InformAction Forums

Guys,

Big fan of NoScript and first time posting, please excuse if this is not the right forum and point me to the right direction.

I noticed that some tracking codes/websites have inline GreaseMonkey/UserScript such as Tumblr tracker Unfollower Hater. On one website, where it was probably poorly inserted, I saw nearly 500 lines of GreaseMonkey related javascript embedded in it toward the end / after the end html tag.

My question: is there a way to block execution of all inline GreaseMonkey/UserScript scripts within a page/domain?

Thanks,

I don't understand. Greasemonkey scripts are provided by *you*. If they're not doing what you want, then change them.

Scripts provided by the site are not Greasemonkey/user scripts.

@100: I went to that site and I'm not seeing what you're seeing. Can you post one such script here? (wrap in code tags please)
Also, other than NoScript, what addons (& versions) do you have?

I'm curious, I want to know if it possible to allow Greasemonkey script to run but disable the website's script. Although some userscript/Greasemonkey does work without enabling NoScript on that domain some/most userscript will not function properly.

I don't think Greasemonkey can do that (not sure, because I've never gotten it to work at all), but Scriptish can in most cases.

Also, NoScript has a feature surrogate scripts that can run conditionally based on site permissions status.

I might have wrote it in a confusing way.

I mean like so (example):

Using NoScripts:
Allow "mozilla.com" (using NoScript) so it mean it can run everything, JavaScript (website) and JavaScript (user / greasemonkey) , Plugins, HTML5(?)

What I essentially want to do is like so;

Allow "mozilla.com" (using NoScript) so it mean it can run everything, JavaScript (website) and JavaScript (user / greasemonkey) , Plugins, HTML5(?)
"Limited" Allow "firefox.com", e.g. Only allow JavaScript (user / greasemonkey), block everything else.

If you did understood what I was asking and answer with the surrogate solution, then I apologize. It just seem a bit complicated and annoying to use.

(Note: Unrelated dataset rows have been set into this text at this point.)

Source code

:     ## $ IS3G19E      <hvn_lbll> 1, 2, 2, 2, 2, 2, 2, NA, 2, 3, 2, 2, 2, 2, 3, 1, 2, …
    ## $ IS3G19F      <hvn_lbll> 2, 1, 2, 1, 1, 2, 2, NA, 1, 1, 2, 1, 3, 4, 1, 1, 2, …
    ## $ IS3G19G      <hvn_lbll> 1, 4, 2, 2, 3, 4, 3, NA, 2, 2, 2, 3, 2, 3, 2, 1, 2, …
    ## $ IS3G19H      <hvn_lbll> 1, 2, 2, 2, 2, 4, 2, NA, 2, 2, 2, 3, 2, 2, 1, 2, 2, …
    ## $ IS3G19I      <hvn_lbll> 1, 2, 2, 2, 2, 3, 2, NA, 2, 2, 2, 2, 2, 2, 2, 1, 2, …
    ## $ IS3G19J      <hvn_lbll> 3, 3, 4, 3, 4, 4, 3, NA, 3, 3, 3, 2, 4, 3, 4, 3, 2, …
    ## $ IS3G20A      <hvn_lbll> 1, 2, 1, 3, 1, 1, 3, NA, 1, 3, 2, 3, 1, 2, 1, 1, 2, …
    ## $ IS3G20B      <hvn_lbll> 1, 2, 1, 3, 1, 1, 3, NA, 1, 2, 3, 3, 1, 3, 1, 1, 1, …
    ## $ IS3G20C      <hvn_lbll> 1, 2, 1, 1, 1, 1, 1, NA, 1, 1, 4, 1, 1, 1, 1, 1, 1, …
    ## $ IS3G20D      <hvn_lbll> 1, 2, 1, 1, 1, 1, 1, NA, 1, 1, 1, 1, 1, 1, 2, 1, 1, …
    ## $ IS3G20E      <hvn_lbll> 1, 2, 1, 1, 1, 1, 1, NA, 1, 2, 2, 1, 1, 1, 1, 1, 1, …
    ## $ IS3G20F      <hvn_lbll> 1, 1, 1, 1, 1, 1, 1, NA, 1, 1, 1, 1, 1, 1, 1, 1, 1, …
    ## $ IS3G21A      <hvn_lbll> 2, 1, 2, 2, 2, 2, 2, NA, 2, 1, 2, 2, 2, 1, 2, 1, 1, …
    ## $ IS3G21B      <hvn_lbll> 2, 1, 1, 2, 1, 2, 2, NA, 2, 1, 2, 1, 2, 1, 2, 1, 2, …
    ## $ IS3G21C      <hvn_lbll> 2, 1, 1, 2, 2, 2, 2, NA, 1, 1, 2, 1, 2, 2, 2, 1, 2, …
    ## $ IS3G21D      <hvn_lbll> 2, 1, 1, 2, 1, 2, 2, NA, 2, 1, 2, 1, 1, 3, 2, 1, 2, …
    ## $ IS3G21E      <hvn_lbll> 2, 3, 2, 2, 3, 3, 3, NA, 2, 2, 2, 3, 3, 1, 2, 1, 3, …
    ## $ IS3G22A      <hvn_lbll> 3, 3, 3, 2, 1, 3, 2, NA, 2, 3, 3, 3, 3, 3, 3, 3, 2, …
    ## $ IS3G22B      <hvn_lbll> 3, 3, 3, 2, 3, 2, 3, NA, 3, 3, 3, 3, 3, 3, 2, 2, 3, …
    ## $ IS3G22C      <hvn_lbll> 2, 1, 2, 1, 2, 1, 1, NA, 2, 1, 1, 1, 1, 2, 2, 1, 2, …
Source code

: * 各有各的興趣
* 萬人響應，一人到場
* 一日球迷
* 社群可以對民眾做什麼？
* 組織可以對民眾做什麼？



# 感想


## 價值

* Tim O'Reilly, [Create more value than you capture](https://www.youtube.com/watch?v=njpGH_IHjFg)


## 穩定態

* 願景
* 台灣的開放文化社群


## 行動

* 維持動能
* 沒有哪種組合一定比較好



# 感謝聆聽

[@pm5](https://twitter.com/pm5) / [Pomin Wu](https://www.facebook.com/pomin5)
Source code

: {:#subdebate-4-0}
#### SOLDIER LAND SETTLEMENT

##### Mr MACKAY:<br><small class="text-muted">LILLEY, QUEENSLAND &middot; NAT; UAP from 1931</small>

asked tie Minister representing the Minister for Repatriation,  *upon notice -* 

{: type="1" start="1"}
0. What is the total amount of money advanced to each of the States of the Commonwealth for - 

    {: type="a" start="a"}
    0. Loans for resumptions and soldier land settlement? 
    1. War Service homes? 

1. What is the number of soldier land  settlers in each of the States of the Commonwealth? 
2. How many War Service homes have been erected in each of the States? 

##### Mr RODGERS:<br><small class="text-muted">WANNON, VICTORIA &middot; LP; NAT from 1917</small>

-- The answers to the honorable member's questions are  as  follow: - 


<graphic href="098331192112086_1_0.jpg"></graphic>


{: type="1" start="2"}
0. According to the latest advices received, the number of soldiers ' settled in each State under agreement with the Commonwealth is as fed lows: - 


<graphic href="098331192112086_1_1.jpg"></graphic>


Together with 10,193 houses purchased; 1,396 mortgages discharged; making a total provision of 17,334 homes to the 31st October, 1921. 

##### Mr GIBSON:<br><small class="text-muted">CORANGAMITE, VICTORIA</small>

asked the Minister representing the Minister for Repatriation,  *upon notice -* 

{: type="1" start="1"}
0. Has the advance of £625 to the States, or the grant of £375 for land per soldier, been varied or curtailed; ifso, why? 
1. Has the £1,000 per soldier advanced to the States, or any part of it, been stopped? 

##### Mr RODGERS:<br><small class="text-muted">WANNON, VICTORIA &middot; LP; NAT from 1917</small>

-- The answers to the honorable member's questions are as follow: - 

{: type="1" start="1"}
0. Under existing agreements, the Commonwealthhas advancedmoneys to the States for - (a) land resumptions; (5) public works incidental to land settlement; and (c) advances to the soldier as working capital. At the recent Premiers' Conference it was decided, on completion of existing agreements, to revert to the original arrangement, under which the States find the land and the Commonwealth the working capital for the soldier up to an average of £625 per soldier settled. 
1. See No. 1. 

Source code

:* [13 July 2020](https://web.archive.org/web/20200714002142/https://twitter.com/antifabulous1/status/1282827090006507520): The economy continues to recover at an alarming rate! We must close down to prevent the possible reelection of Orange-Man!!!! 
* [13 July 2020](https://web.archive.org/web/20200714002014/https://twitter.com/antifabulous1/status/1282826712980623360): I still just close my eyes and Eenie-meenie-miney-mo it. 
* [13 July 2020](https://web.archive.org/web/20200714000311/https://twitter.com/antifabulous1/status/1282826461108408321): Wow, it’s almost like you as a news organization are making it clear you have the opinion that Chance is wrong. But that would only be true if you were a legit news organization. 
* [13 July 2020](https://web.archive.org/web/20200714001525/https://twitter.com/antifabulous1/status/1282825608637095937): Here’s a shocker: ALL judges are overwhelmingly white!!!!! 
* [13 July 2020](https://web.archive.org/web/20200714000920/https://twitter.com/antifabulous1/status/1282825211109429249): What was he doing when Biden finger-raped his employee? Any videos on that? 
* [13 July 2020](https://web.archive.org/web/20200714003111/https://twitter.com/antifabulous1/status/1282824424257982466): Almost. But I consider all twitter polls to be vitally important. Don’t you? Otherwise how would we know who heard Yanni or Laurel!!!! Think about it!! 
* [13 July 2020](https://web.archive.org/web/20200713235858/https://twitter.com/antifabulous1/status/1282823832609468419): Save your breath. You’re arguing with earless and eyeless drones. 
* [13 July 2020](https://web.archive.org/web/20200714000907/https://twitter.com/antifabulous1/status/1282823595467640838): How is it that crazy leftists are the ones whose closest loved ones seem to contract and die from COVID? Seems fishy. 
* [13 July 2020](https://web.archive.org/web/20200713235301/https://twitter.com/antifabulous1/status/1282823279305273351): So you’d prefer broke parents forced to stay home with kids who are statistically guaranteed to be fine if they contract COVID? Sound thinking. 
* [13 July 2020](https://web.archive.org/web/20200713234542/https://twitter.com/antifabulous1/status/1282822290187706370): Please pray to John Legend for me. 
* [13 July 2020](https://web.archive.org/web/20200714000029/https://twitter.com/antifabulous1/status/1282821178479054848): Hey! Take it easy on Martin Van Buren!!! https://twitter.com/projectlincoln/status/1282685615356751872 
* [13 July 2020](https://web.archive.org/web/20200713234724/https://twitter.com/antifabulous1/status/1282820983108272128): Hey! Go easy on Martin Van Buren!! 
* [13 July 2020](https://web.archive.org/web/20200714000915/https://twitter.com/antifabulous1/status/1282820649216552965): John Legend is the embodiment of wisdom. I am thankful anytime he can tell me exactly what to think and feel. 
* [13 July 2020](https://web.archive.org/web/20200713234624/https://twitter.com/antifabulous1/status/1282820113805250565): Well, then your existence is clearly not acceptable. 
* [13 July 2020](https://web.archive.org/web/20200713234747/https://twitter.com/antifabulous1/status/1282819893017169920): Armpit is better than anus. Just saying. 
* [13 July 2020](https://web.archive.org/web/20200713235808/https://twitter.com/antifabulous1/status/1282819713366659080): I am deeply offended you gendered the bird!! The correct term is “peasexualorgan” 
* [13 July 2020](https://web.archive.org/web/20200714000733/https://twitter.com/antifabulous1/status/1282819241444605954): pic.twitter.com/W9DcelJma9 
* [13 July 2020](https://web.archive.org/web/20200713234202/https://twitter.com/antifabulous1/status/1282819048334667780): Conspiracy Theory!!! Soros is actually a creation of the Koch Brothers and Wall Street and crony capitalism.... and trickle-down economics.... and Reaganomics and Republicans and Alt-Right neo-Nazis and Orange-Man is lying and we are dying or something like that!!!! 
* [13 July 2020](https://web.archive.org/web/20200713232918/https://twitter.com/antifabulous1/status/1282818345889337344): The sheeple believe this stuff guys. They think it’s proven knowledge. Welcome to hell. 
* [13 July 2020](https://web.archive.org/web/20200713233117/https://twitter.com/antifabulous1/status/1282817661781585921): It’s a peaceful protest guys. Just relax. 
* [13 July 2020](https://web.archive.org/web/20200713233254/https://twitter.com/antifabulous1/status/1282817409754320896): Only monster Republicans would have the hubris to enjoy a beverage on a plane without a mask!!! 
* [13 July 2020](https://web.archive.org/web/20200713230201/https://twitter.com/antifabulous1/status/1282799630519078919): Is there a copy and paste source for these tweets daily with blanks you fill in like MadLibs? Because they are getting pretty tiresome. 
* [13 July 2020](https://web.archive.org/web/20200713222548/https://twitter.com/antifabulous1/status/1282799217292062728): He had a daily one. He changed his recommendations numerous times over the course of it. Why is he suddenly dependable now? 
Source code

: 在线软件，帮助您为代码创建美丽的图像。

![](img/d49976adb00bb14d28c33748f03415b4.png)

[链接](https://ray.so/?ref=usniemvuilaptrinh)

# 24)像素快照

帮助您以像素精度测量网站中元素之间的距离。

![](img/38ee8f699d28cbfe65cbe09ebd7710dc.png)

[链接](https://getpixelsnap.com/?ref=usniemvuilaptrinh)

Oh, sorry for the misunderstanding. It would have helped if you started a new thread for that, because your question is unrelated to the OP.
Anyway, the option you're looking for is
NoScript Options > Embeddings > Apply these restrictions to whitelisted sites too

To whitelist sites for plugin content, use
about:config -> noscript.allowedMimeRegExp

barbaz wrote: Anyway, the option you're looking for is
NoScript Options > Embeddings > Apply these restrictions to whitelisted sites too

Actually, I don't think that that is what oakoi wants...s/he wants to run userscript without allowing the domain's own scripts.

And the answer is, if the userscript runs in the page context, then there is no way for NoScript to tell them apart, whereas if it runs in a privileged context, then it's allowed already.

Thrawn wrote:

barbaz wrote: Anyway, the option you're looking for is
NoScript Options > Embeddings > Apply these restrictions to whitelisted sites too

Actually, I don't think that that is what oakoi wants...s/he wants to run userscript without allowing the domain's own scripts.

And the answer is, if the userscript runs in the page context, then there is no way for NoScript to tell them apart, whereas if it runs in a privileged context, then it's allowed already.

@Thrawn: That is the question I answered with this post

Thank you. Having to use create rules each time via about:config is rather time consuming, I guess I will go make a request in NoScript Wishlist.

Considering how the thread is related to what I wanted to know I did not think creating a new thread was appropriate.

oakoi2 wrote:Having to use create rules each time via about:config is rather time consuming

In what way?
If it's because of minifying the code to fit it into the pref, you could put the surrogate script's file: URL instead of the JS code. But note that changes to the script don't take effect immediately in that case.

oakoi2 wrote:Considering how the thread is related to what I wanted to know I did not think creating a new thread was appropriate.

My apologies for the misunderstanding, when I said that I didn't realize that you weren't asking something like "how do I allow only some (Temp)Allowed sites to run plugin content".